March 27, 2015: Abstract Submission Deadline
April 3, 2015: Abstract Acceptance Notification
April 17, 2015: Registration Deadline
May31 - June 1, 2015: Junior Scientist Tutorial Session
June 2 - 5, 2015: Conference
Arguably the most exciting recent development in quantum condensed matter physics is the realization [1-10] in 2005 that the topology of the electronic structure of a solid has important new implications that go well beyond the standard constraints imposed through the use of group theory to exploit the translational and rotational symmetries of the crystalline lattice.
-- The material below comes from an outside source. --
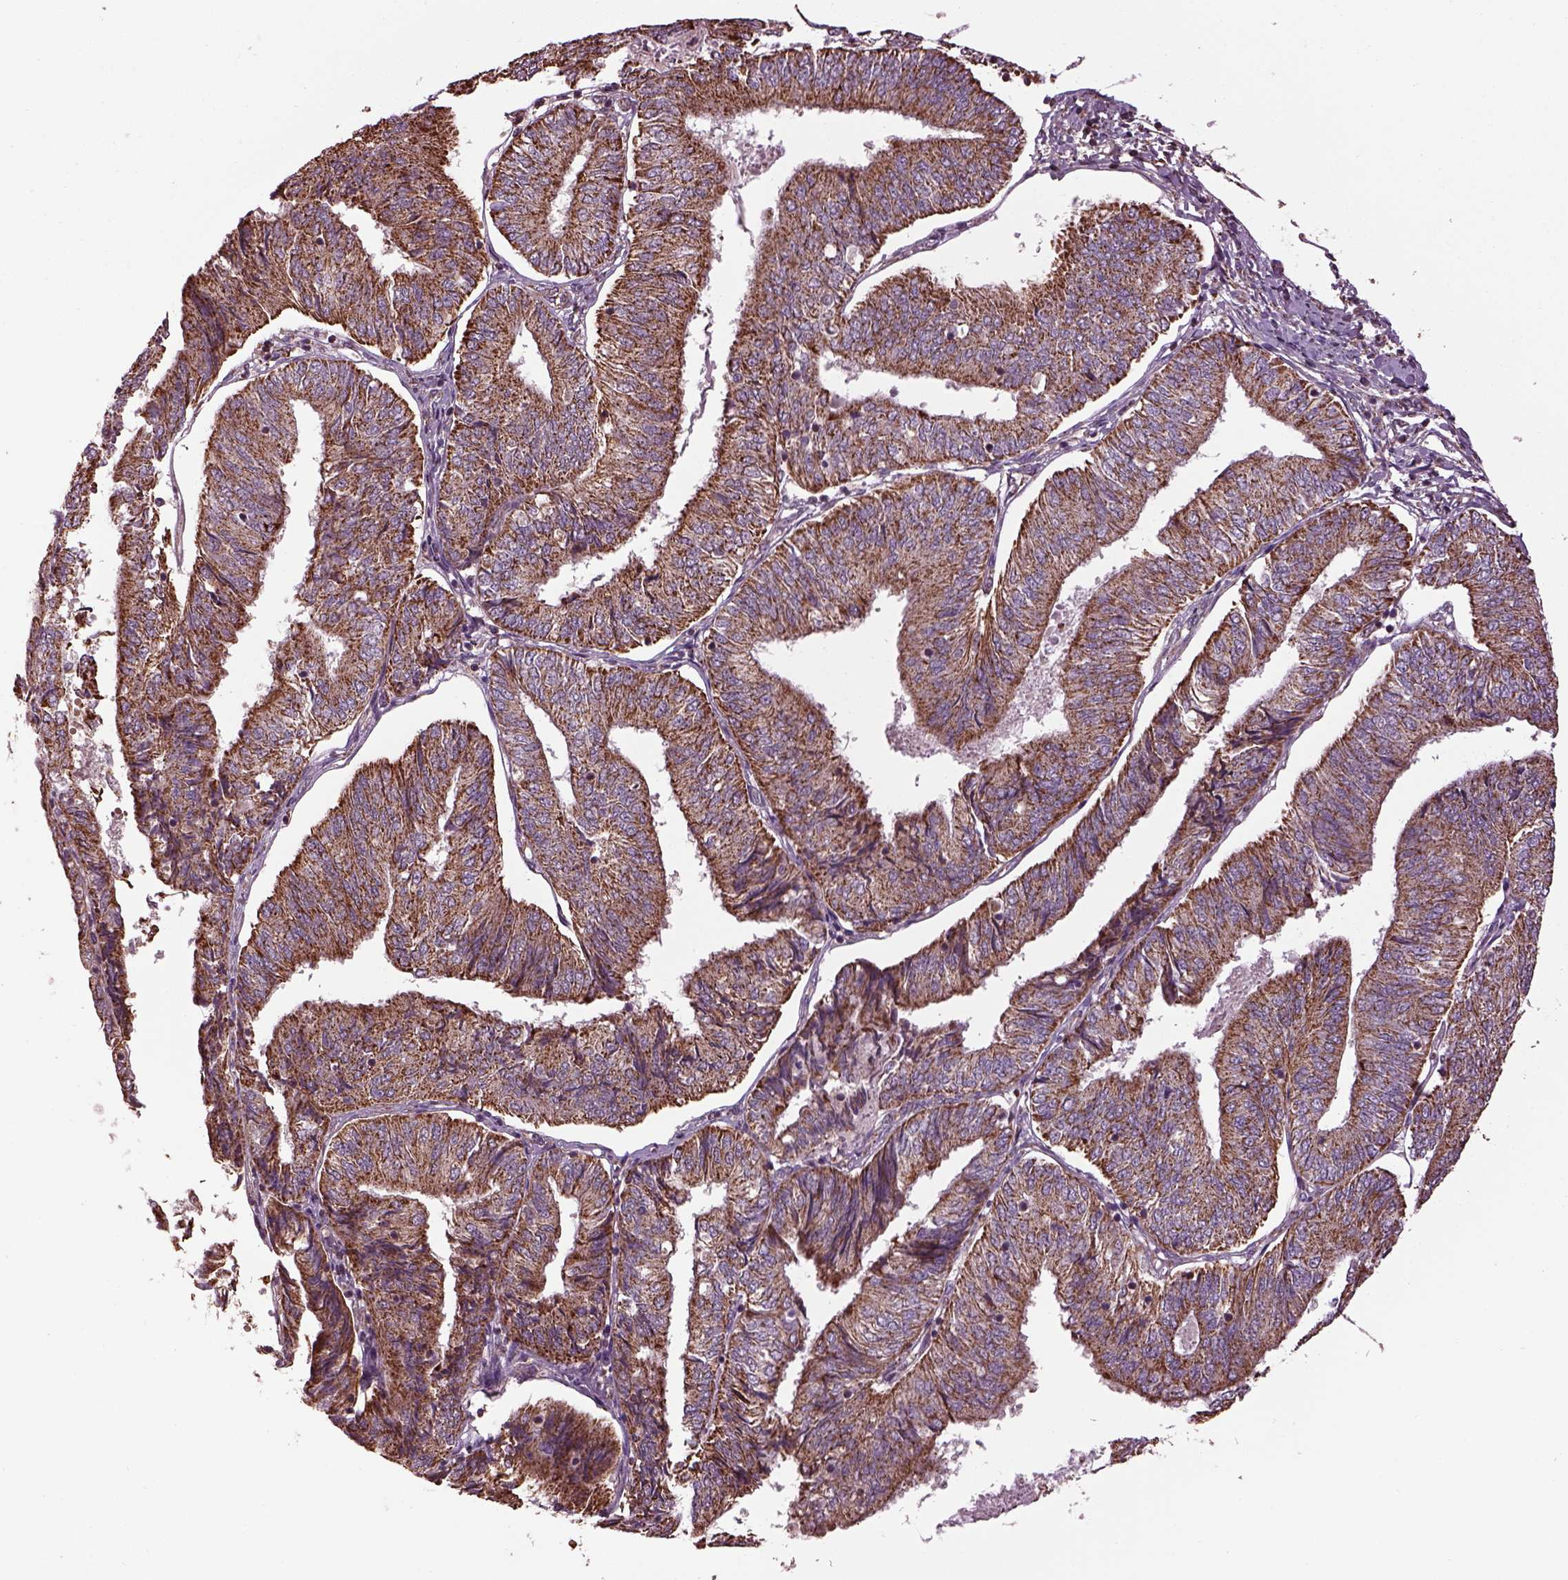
{"staining": {"intensity": "moderate", "quantity": "25%-75%", "location": "cytoplasmic/membranous"}, "tissue": "endometrial cancer", "cell_type": "Tumor cells", "image_type": "cancer", "snomed": [{"axis": "morphology", "description": "Adenocarcinoma, NOS"}, {"axis": "topography", "description": "Endometrium"}], "caption": "The image displays immunohistochemical staining of endometrial cancer (adenocarcinoma). There is moderate cytoplasmic/membranous expression is appreciated in approximately 25%-75% of tumor cells.", "gene": "TMEM254", "patient": {"sex": "female", "age": 58}}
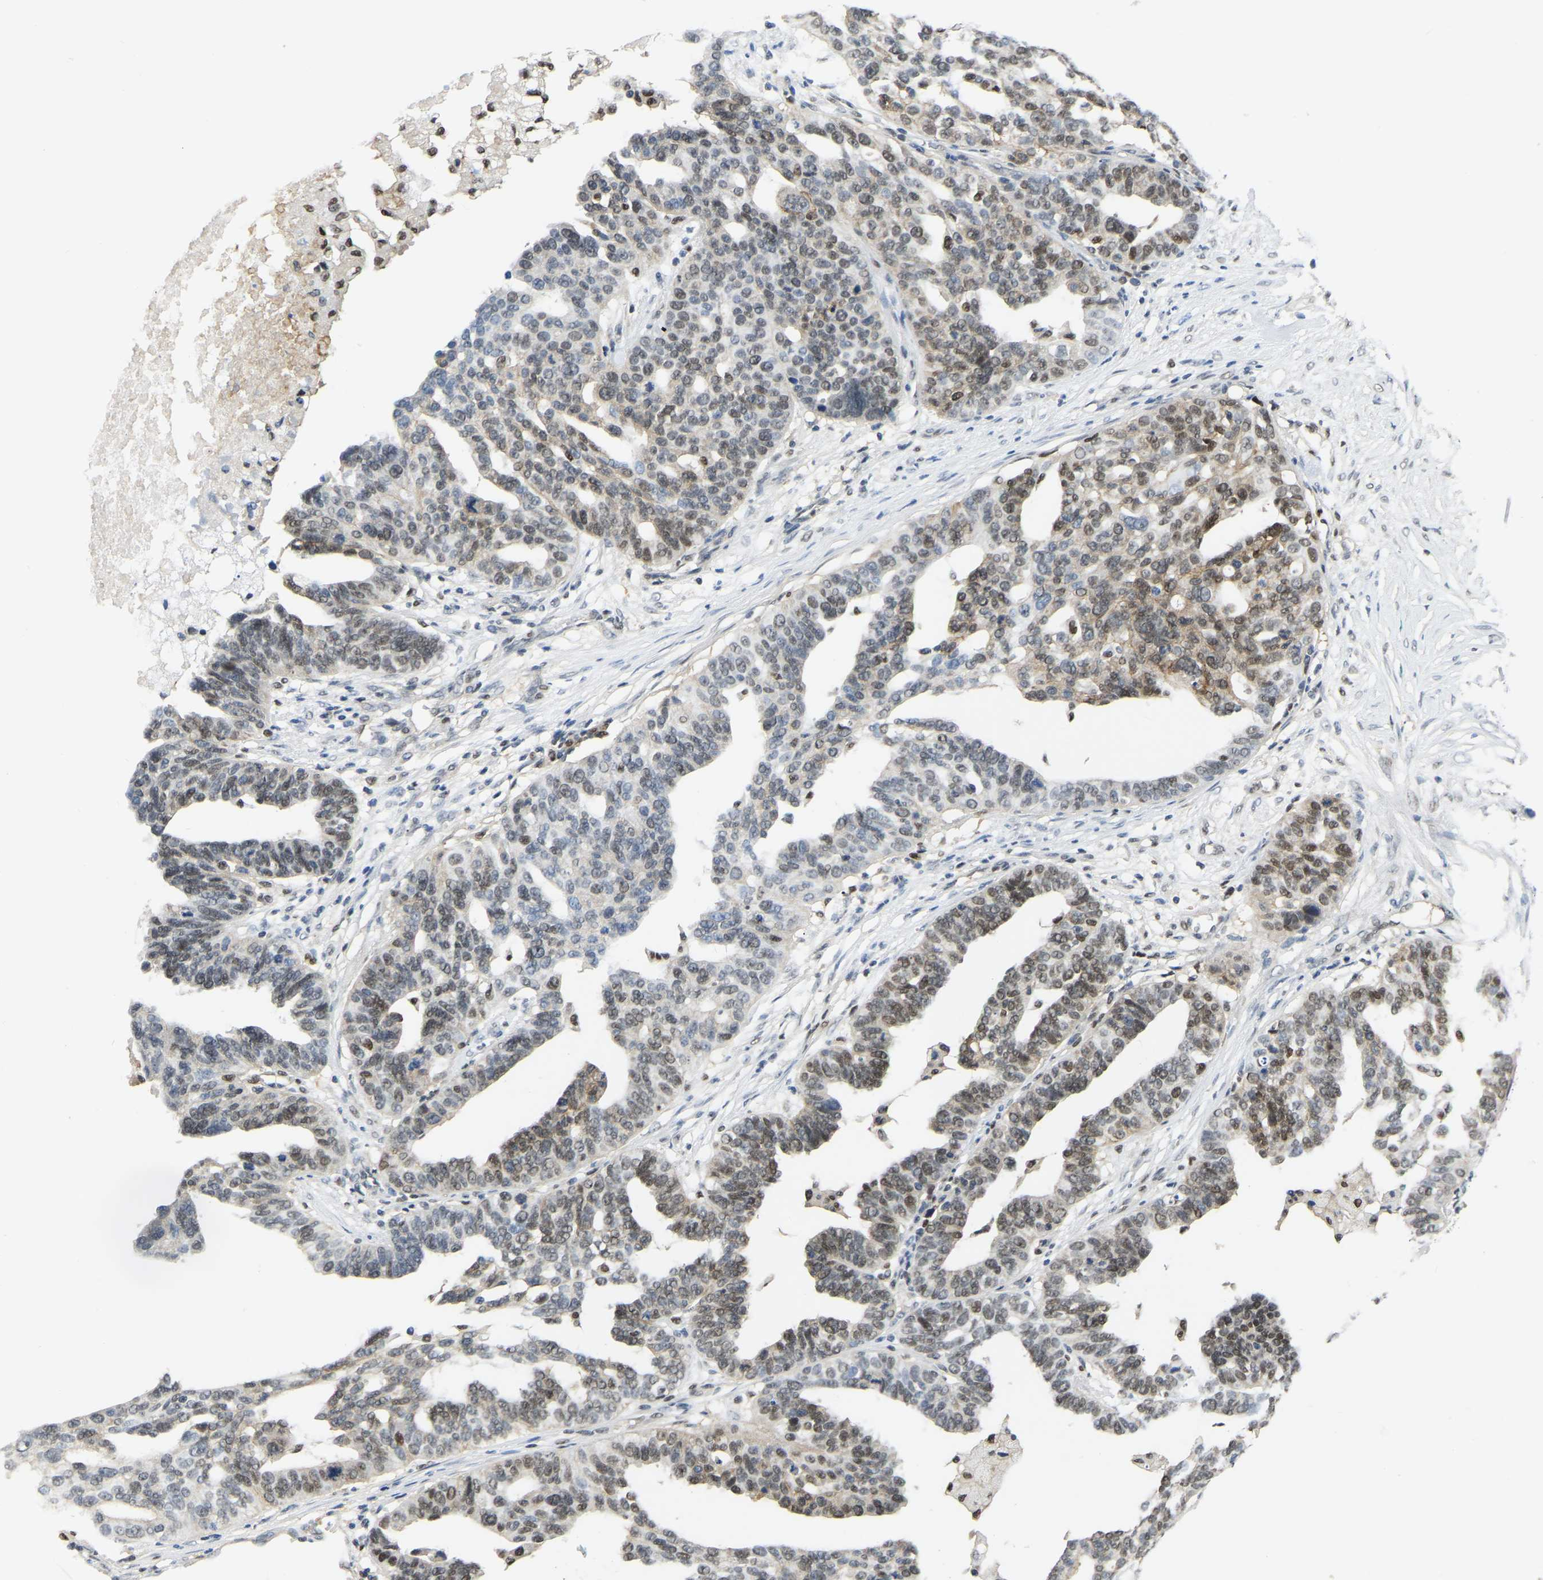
{"staining": {"intensity": "weak", "quantity": "25%-75%", "location": "nuclear"}, "tissue": "ovarian cancer", "cell_type": "Tumor cells", "image_type": "cancer", "snomed": [{"axis": "morphology", "description": "Cystadenocarcinoma, serous, NOS"}, {"axis": "topography", "description": "Ovary"}], "caption": "Immunohistochemistry micrograph of neoplastic tissue: ovarian cancer stained using immunohistochemistry (IHC) demonstrates low levels of weak protein expression localized specifically in the nuclear of tumor cells, appearing as a nuclear brown color.", "gene": "KLRG2", "patient": {"sex": "female", "age": 59}}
A prime example is the topological insulator (TI) in which a topological property of the bulk insulator gap formation requires symmetry-protected metallic surface states located energetically inside the bulk insulating gap and the concept has been verified in beautiful detail for a number of weakly correlated materials where textbook band theory works well.
In spite of its sophistication and elegance, in its initial stages the theory was entirely for non-interacting electrons. The latest chapter in the TI saga is the realization [11,12] that certain strongly correlated materials that cannot be described by simple band theory can also be TI materials if a low energy Fermi liquid theory obtains. The realization led to the prediction that the paradigm mixed valence insulator SmB6 is such a material. This TI hypothesis would solve a famous old problem for SmB6 itself and has the promise of uniting the very new problem of topology in electronic structure with the old but still very challenging problem of strong correlations in electronic structure.
For SmB6 the past two years has seen, on an international scale, a rush of experimental work testing the prediction and further theoretical work exploring the idea in more detail. Other possible materials are just now starting to be considered. More broadly, there has also been work from the TI theory community putting forth a variety of highly novel ideas for new topological states of matter that depend on having very strong correlations. The various communities of workers addressing these different aspects tend to be somewhat disjoint. There is a need to draw all these researchers together to consolidate progress on SmB6 to date, to define and confront issues, and most important, to broaden this new sub-field, looking to the future. The UM organizers who are proposing this conference have been very active contributors in both experiment and theory, making UM a very logical venue for this timely workshop.